There were three temples in Israel built on the same sight. The first is the most famous and was built by Solomon and is called Solomon’s temple. The temple during Jesus’ day was Herod’s temple because Herod the Great was the 18 better togetherone who built it for the Jews. The second temple was Nehemiah’s temple. The book of Nehemiah documents all the work that was done by the Israelites in rebuilding the wall around the city before getting to the actual work of rebuilding the temple. According to chapter three, he starts with the North wall and sheep gate. He proceeds counterclockwise to the west, then to the south and then the east part of the wall. Ten gates are repaired along the way. The work was done by all! Each person from the Priests to the royal officials to the lowest of citizens all contributed to the rebuilding of the wall. There was a place for everyone. The rebuilding of the entire wall was accomplished in record time.

There’s no telling what can be accomplished if people embrace a common goal and work together to accomplish it. Paul tells us that each of us have a different function to serve in the church today and that each of us is a necessary part of it. He compares the church to a human body with each part having a specific role to fill. When one part of the body fails to accomplish its purpose the whole body suffers. But when all parts function under the unified direction of a common cause, good things always happen. In Romans 12:4-6, Paul says, “For as in one body we have many members, and the members do not all have the same function, so we, though many, are one body in Christ, and individually members one of another. Having gifts that differ according to the grace given to us, let us use them…”

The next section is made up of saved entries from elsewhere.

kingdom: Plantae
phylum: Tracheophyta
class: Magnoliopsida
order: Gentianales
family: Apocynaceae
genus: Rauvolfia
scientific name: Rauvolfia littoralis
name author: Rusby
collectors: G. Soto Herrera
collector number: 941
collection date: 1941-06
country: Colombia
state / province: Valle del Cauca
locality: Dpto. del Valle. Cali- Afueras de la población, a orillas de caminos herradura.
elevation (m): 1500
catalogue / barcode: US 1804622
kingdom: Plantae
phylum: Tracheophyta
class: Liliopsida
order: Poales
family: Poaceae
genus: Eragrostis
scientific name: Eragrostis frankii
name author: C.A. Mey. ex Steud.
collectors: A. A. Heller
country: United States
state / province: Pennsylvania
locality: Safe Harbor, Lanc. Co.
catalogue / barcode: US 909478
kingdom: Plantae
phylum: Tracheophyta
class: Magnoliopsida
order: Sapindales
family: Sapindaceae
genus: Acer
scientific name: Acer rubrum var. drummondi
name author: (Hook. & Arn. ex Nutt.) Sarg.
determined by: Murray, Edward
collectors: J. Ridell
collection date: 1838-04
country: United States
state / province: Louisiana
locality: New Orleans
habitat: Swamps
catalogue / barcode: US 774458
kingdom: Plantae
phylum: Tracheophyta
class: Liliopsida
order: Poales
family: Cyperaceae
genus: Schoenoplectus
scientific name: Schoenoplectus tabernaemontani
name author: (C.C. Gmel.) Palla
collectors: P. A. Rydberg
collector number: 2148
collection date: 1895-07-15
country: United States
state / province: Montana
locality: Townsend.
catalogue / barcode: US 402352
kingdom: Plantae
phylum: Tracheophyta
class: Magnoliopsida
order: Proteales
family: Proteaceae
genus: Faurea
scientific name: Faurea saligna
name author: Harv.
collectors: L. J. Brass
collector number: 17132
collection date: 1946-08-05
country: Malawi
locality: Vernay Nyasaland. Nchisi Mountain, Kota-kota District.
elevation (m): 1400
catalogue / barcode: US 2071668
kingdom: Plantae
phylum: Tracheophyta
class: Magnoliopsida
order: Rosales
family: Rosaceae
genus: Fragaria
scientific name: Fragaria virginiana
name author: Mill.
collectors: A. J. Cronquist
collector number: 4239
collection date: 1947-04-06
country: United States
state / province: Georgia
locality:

We’re not nearly as productive when we try to stand alone as we are when we unite with others for the accomplishment of a common task. Geese in route to warmer climate often travel thousands of miles. Swindoll mentions several in-flight habits geese have that make this possible. Those in front rotate. When the lead goose gets tired it slips back into the “V” formation and another moves up to takes its place. They flap in such a way that each flap of the wings creates uplift for the bird immediately following it. The whole flock gets 71 percent greater flight range than if each goose flew on its own. The geese at the rear of the formation are the honkers. It serves to announce their presence and to encourage those leading the way. Whether we’re leaders, flappers or honkers we’re in this journey together!